Turnovers make or break teams

Dec 7, 2004 12:32 AM

Last week I looked at the importance of run defense in pro football. This week we turn to turnovers, one of the most basic fundamentals of winning football.

Defensive coaches have been preaching more aggressive, attacking stop units over the last decade. Before Steve Spurrier left the SEC for the NFL, he had spent over a decade coaching in the college ranks at Duke and Florida.

When asked about what the biggest change he had noticed in college football, Spurrier spoke not about the wide-open passing attack that he helped to popularize, but about defenses. He mentioned that when he first took over at Duke in the late 1980s, defenses were basic and reacted to what the offense would try and do each play.

However, since that time, defenses nationwide have become far more aggressive — trying to attack the offense rather than sit back and react.

Defensive coaches in both the pro and college ranks have been teaching players to not only tackle properly, but aggressively strip the ball from opposing players. Tony Dungy and Lovie Smith have used their teaching talents to upgrade defenses.

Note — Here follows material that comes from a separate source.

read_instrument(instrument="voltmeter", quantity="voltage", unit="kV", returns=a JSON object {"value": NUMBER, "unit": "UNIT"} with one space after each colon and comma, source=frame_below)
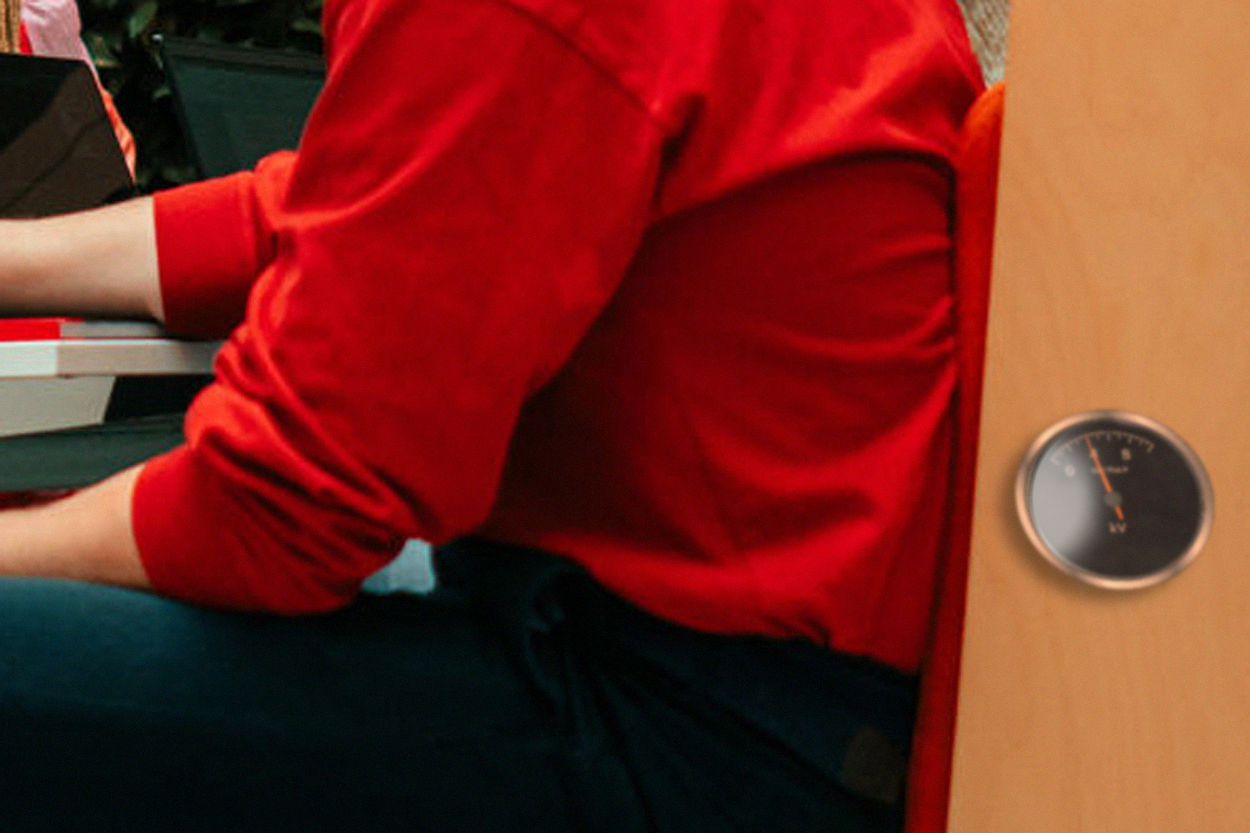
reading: {"value": 4, "unit": "kV"}
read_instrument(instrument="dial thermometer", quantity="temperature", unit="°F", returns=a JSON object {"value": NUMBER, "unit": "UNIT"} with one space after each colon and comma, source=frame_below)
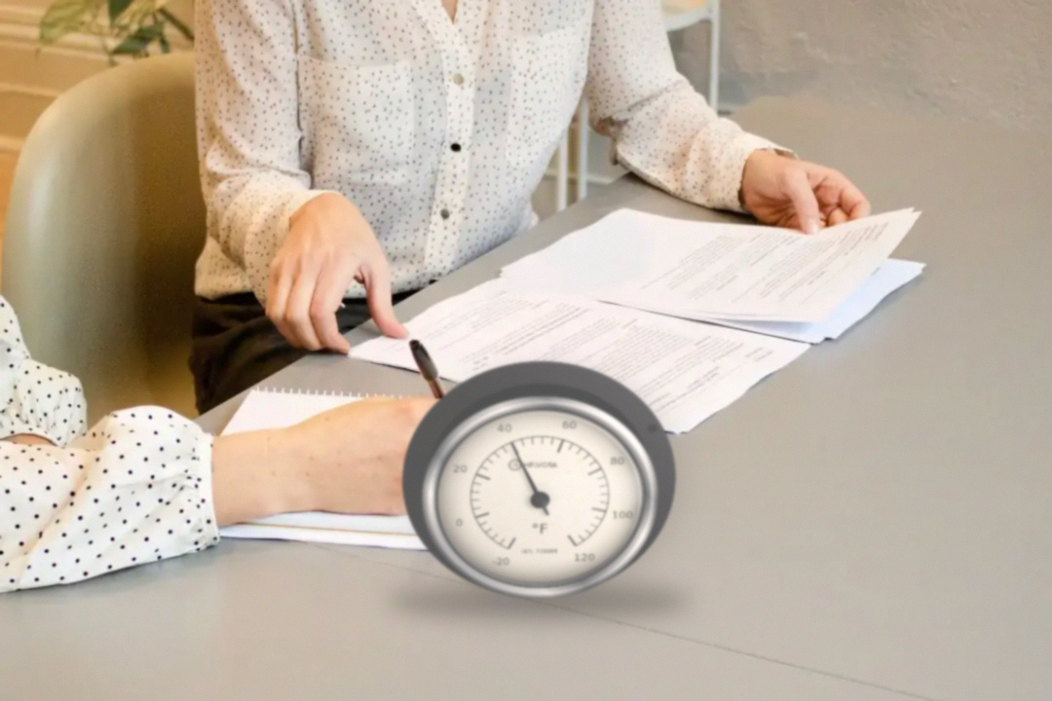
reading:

This season first-year New York Jets defensive coordinator Donnie Henderson has turned the Jets into a more aggressive, attacking unit. The Jets were 20th in total D in 2003, but are 7th this season. The whole idea of aggressive defenses is designed to force more turnovers.

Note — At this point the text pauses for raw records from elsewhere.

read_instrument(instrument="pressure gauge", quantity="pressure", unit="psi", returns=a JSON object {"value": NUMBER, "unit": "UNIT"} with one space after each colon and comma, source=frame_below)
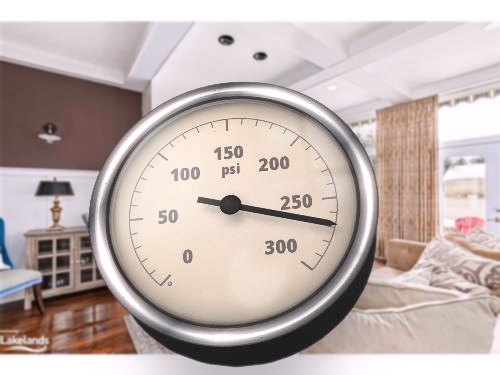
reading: {"value": 270, "unit": "psi"}
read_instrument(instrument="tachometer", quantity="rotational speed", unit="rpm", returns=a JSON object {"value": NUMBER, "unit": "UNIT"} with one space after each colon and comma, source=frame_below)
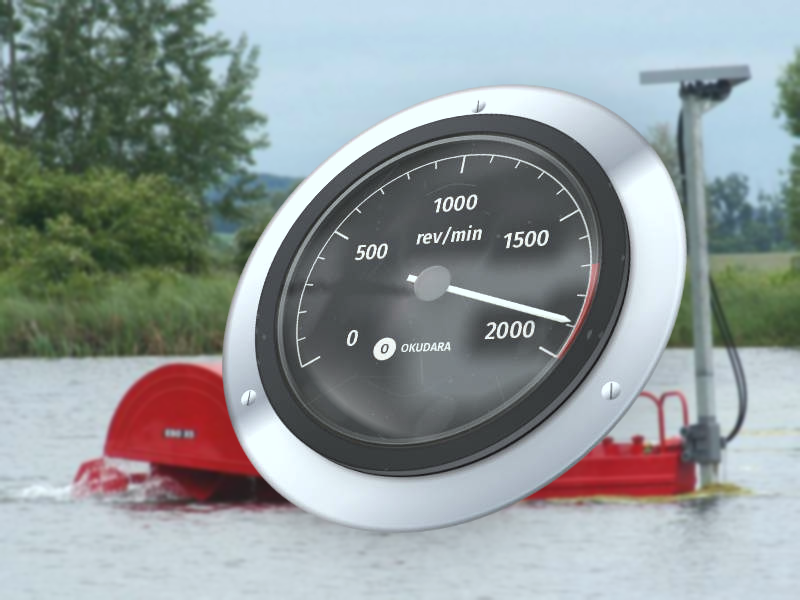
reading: {"value": 1900, "unit": "rpm"}
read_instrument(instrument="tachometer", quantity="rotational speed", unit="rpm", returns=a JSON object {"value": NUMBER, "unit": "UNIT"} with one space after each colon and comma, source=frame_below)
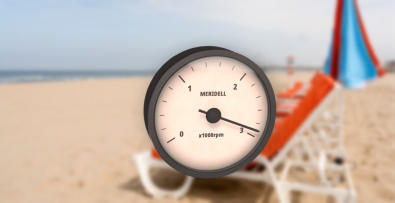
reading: {"value": 2900, "unit": "rpm"}
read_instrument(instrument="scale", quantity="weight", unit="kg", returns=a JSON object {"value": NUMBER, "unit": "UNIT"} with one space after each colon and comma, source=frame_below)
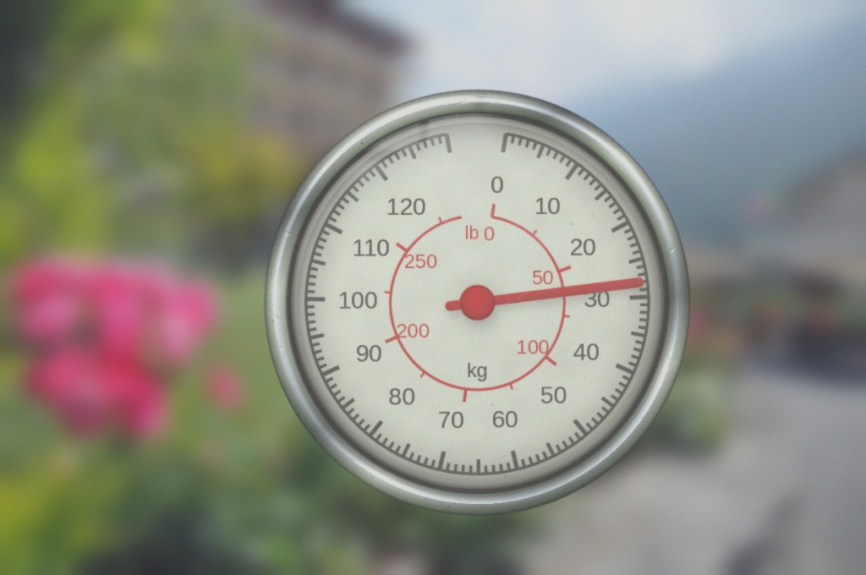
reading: {"value": 28, "unit": "kg"}
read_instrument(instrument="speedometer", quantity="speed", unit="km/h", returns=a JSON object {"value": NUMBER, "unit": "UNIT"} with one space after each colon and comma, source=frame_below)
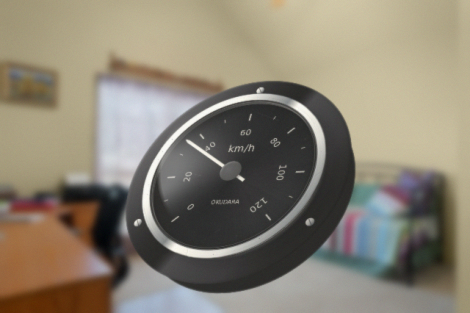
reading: {"value": 35, "unit": "km/h"}
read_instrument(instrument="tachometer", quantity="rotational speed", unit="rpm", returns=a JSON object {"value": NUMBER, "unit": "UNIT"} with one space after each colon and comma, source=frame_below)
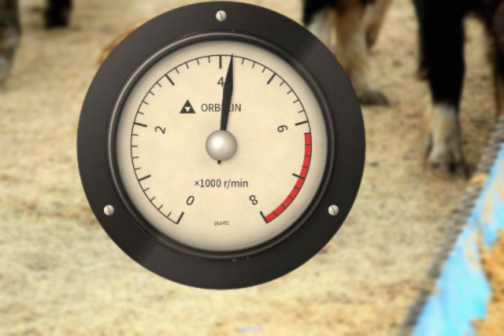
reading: {"value": 4200, "unit": "rpm"}
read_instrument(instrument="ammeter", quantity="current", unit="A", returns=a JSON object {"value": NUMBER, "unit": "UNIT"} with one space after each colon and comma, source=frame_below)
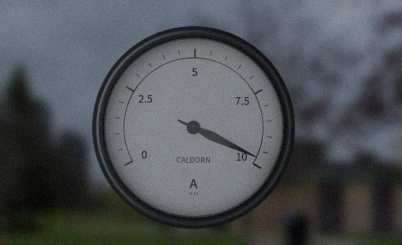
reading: {"value": 9.75, "unit": "A"}
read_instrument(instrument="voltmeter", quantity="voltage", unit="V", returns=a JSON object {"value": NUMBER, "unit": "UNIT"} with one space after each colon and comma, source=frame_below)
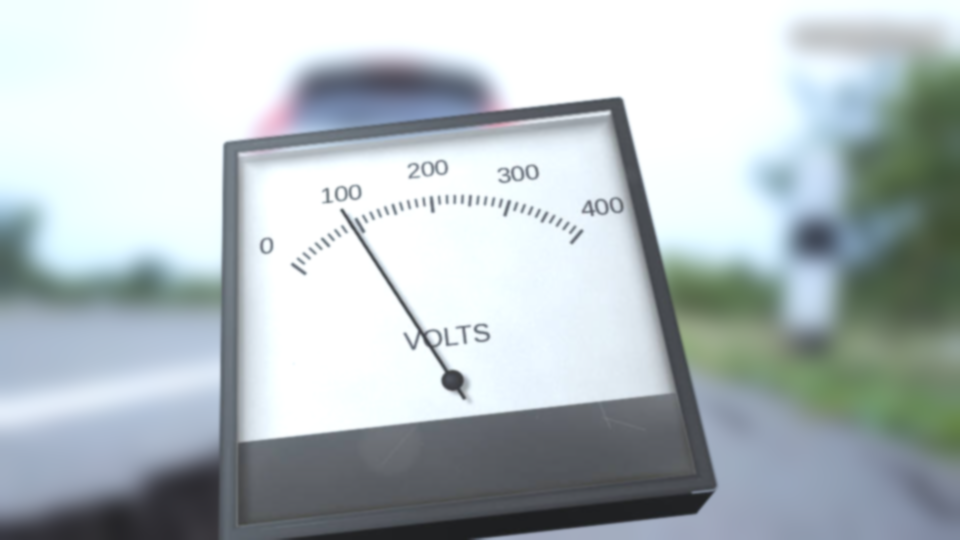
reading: {"value": 90, "unit": "V"}
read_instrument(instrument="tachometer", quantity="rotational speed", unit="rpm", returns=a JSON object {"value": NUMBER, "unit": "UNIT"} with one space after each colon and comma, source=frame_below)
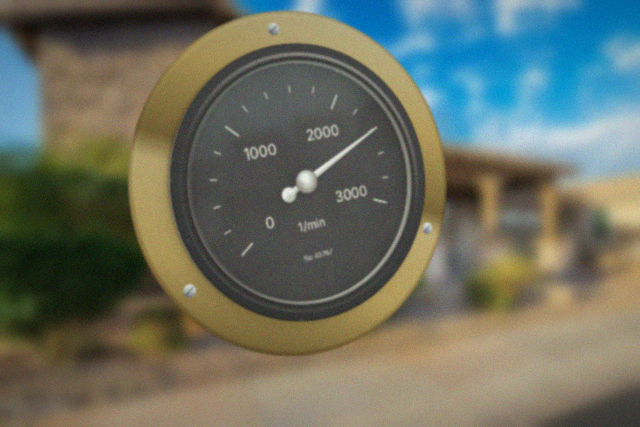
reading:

They are a huge part of any contest, and turnovers can easily turn a game around. Take a look at the bottom five teams in turnover margin in the NFL after Week 12. None are likely to make the playoffs, even though the Rams and Cowboys made the postseason a year ago. Also, notice that the spread records of those teams are an awful 20-35 ATS.

A quarterback who throws too many picks can kill the momentum of his offense, and his confidence can even begin to get worn down. It can even spill over onto the sidelines. In last year’s playoff game, QB Marc Bulger threw three interceptions against the Panthers.

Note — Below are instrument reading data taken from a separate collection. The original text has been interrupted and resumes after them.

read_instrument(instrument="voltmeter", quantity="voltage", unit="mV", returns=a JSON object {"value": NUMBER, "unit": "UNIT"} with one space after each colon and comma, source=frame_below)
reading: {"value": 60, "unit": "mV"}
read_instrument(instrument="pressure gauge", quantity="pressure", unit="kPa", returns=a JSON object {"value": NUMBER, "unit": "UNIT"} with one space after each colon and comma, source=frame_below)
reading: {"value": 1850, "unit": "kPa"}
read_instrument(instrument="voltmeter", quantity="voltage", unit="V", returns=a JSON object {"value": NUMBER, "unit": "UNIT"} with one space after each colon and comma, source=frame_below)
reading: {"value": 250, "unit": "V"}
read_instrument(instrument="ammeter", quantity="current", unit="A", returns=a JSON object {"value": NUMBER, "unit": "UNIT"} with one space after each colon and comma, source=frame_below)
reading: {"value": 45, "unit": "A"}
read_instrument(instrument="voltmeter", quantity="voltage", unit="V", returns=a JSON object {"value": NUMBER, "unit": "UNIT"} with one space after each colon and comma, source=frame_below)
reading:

While the Rams had a chance to win the game late in the fourth quarter, coach Mike Martz decided to play it ultra-safe and settled for a game-tying field goal. He was widely criticized for this after the Rams lost in overtime (and rightfully so) and it’s clear in the back of his mind he was thinking, "I don’t want Bulger to throw "another" interception. I’d better play it safe."

Take a look at this season’s top teams in turnover margin. It’s not hard to notice how essential turnovers are. You can find the top teams in each league are all playoff contenders. The cumulative spread record is a sizzling 51-23 ATS.

A team from the bottom (Dallas) played a team near the top (Philadelphia) earlier this season on Monday Night football. The Eagles won and covered easily, 49-21. You may recall QB Donovan McNabb had four TDs and no picks with 345 passing yards. But, you may have forgotten that the Eagles won the turnover battle decisively, 3-0.

QB Vinny Testaverde threw an interception and the Cowboys lost two fumbles. Be careful backing teams that are sloppy at taking care of the football. Chances are they don’t win or cover the number as regularly as those that play smart, mistake-free ball.